What to do. Render the part of the records that opens with the line containing "GAFAS DE REALIDAD VIRTUAL META QUEST 3S" and closes with the line containing "M. GUERRY aux DEMOISELLES A ROCHEFORT LE", both lines included, as a JSON list of strings with one string per line. Leave out blank lines and the pictures.
(Provided entries Opens)
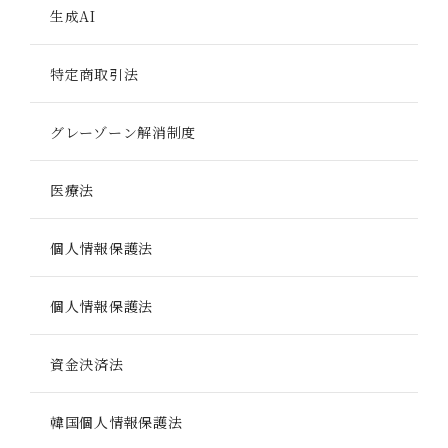
生成AI
特定商取引法
グレーゾーン解消制度
医療法
個人情報保護法
個人情報保護法
資金決済法
韓国個人情報保護法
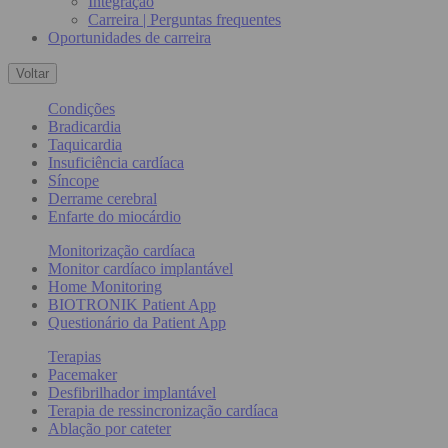
Integração
Carreira | Perguntas frequentes
Oportunidades de carreira
Voltar
Condições
Bradicardia
Taquicardia
Insuficiência cardíaca
Síncope
Derrame cerebral
Enfarte do miocárdio
Monitorização cardíaca
Monitor cardíaco implantável
Home Monitoring
BIOTRONIK Patient App
Questionário da Patient App
Terapias
Pacemaker
Desfibrilhador implantável
Terapia de ressincronização cardíaca
Ablação por cateter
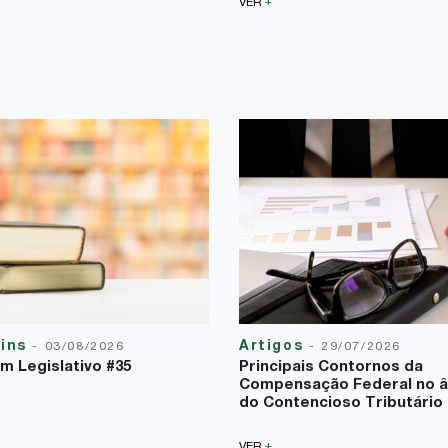
+
VER
tins
Artigos
-
03/08/2026
-
29/07/2026
im Legislativo #35
Principais Contornos da
Compensação Federal no 
do Contencioso Tributário
+
VER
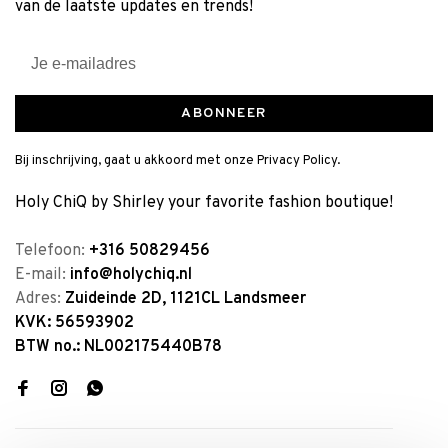
van de laatste updates en trends!
ABONNEER
Bij inschrijving, gaat u akkoord met onze Privacy Policy.
Holy ChiQ by Shirley your favorite fashion boutique!
Telefoon:
+316 50829456
E-mail:
info@holychiq.nl
Adres:
Zuideinde 2D, 1121CL Landsmeer
KVK: 56593902
BTW no.: NL002175440B78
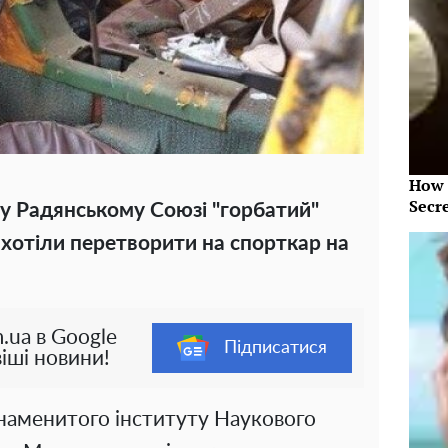
How 
Secr
х у Радянському Союзі "горбатий"
хотіли перетворити на спорткар на
.ua в Google
Підписатися
іші новини!
знаменитого інституту Наукового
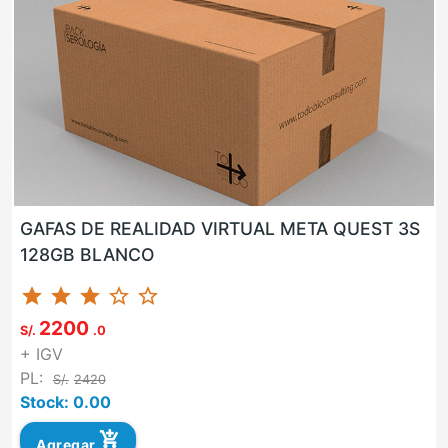
GAFAS DE REALIDAD VIRTUAL META QUEST 3S
128GB BLANCO
star
star
star
star_border
star_border
2200
S/.
.0
+ IGV
PL:
S/.
2420
Stock: 0.00
add_shopping_cart
Agregar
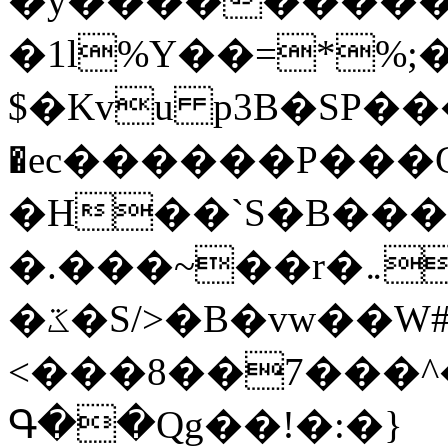
�y�����������
�1l%Y��=*%
$�Kvu p3B�SP�
�ec������P���G
�H��`S�B��
�.���~��r�޼�}�܅�mؕWu���K}
�ػ�S/>�B�vw��W#�I��*]\W��)Ħ�1��fC}
<���8��7���
Գ��Qg��!�:�}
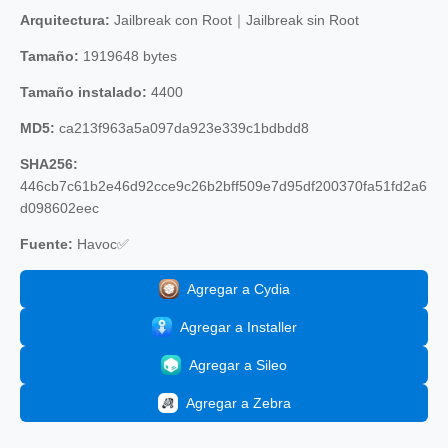
Arquitectura:
Jailbreak con Root｜Jailbreak sin Root
Tamaño:
1919648 bytes
Tamaño instalado:
4400
MD5:
ca213f963a5a097da923e339c1bdbdd8
SHA256:
446cb7c61b2e46d92cce9c26b2bff509e7d95df200370fa51fd2a6
d098602eec
Fuente:
Havoc✅
Agregar a Cydia
Agregar a Installer
Agregar a Sileo
Agregar a Zebra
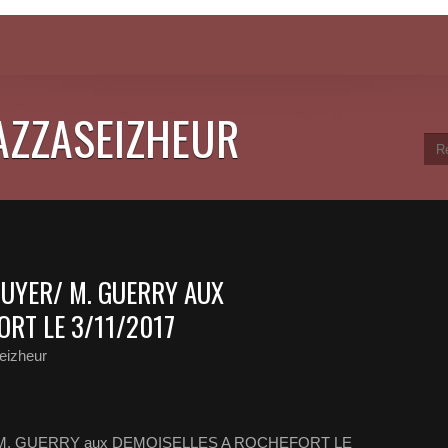
JAZZASEIZHEUR
OUYER/ M. GUERRY AUX
ORT LE 3/11/2017
eizheur
 M. GUERRY aux DEMOISELLES A ROCHEFORT LE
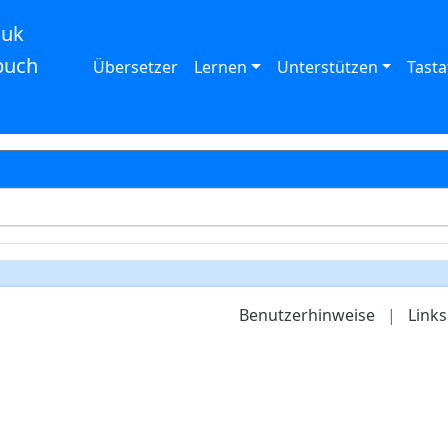
auk
buch
Übersetzer
Lernen
Unterstützen
Tasta
Benutzerhinweise
|
Links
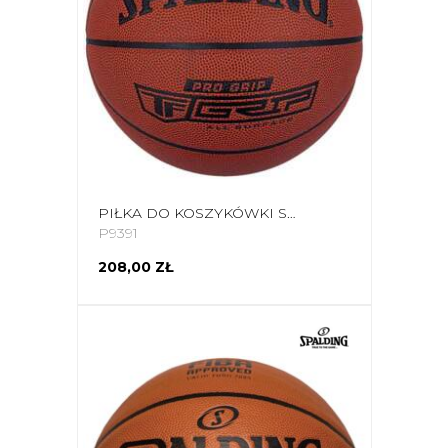
PIŁKA DO KOSZYKÓWKI SPALDING PRO GRIP BRĄZOWA 76874Z
P9391
208,00 ZŁ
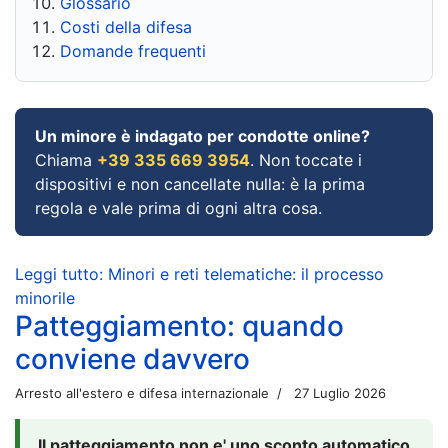
Glossario
Costi della difesa
Domande frequenti
Un minore è indagato per condotte online?
Chiama
+39 335 669 3954
. Non toccate i
dispositivi e non cancellate nulla: è la prima
regola e vale prima di ogni altra cosa.
Leggi tutto: Minori e reti telematiche: il processo
minorile
Patteggiamento: quando
conviene davvero
Arresto all'estero e difesa internazionale
27 Luglio 2026
Il patteggiamento non e' uno sconto automatico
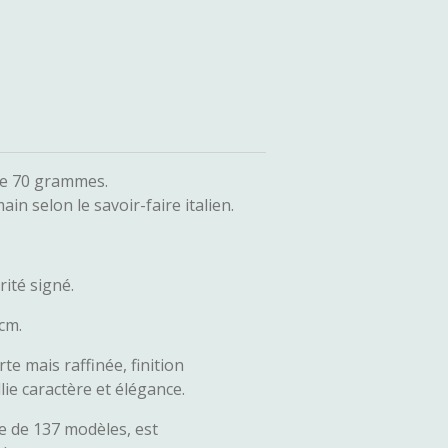
 de 70 grammes.
in selon le savoir-faire italien.
ité signé.
cm.
te mais raffinée, finition
llie caractère et élégance.
te de 137 modèles, est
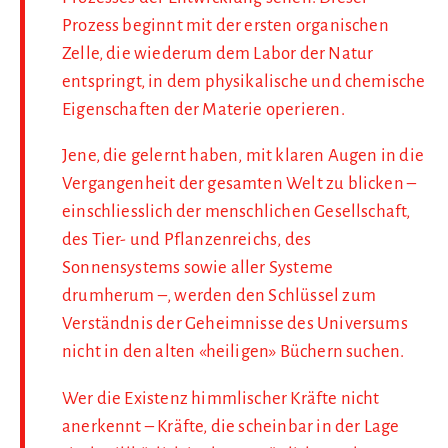
Prozess beginnt mit der ersten organischen
Zelle, die wiederum dem Labor der Natur
entspringt, in dem physikalische und chemische
Eigenschaften der Materie operieren.
Jene, die gelernt haben, mit klaren Augen in die
Vergangenheit der gesamten Welt zu blicken –
einschliesslich der menschlichen Gesellschaft,
des Tier- und Pflanzenreichs, des
Sonnensystems sowie aller Systeme
drumherum –, werden den Schlüssel zum
Verständnis der Geheimnisse des Universums
nicht in den alten «heiligen» Büchern suchen.
Wer die Existenz himmlischer Kräfte nicht
anerkennt – Kräfte, die scheinbar in der Lage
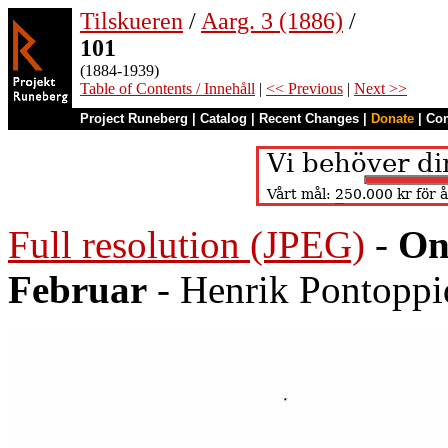
Tilskueren
/
Aarg. 3 (1886)
/
101
(1884-1939)
Table of Contents / Innehåll
|
<< Previous
|
Next >>
Project Runeberg
|
Catalog
|
Recent Changes
|
Donate
|
Co
Full resolution (JPEG)
-
On
Februar
- Henrik Pontoppi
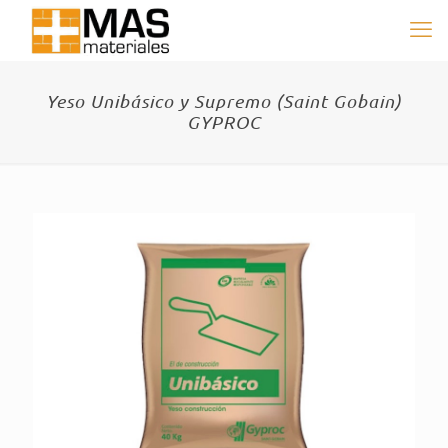
Yeso Unibásico y Supremo (Saint Gobain)
GYPROC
(Provided entries Closes)
Answer to this exercise.
[
  "GAFAS DE REALIDAD VIRTUAL META QUEST 3S",
  "128GB BLANCO",
  "star",
  "star",
  "star",
  "star_border",
  "star_border",
  "2200",
  "S/.",
  ".0",
  "+ IGV",
  "PL:",
  "S/.",
  "2420",
  "Stock: 0.00",
  "add_shopping_cart",
  "Agregar",
  "�y����\u001d�������",
  "�1l\u0018%Y��=\u0018*\u0018%",
  "$�Kv\u0006u p3B�SP�",
  "�ec������P���G",
  "�H\u001e\u0001��`S�B��",
  "�.���~\u0003��r�޼�\u0011}�\u001b\u0001܅�mؕWu���K}",
  "�ػ�S/>�B�vw��W#�I��*]\\W��)Ħ\u0019�1��fC}",
  "<���8��\u00057���",
  "Գ�\u0013�Qg��!�:�}",
  "Arquitectura:",
  "Jailbreak con Root｜Jailbreak sin Root",
  "Tamaño:",
  "1919648 bytes",
  "Tamaño instalado:",
  "4400",
  "MD5:",
  "ca213f963a5a097da923e339c1bdbdd8",
  "SHA256:",
  "446cb7c61b2e46d92cce9c26b2bff509e7d95df200370fa51fd2a6",
  "d098602eec",
  "Fuente:",
  "Havoc✅",
  "Agregar a Cydia",
  "Agregar a Installer",
  "Agregar a Sileo",
  "Agregar a Zebra",
  "JAZZASEIZHEUR",
  "OUYER/ M. GUERRY AUX",
  "ORT LE 3/11/2017",
  "eizheur",
  " M. GUERRY aux DEMOISELLES A ROCHEFORT LE"
]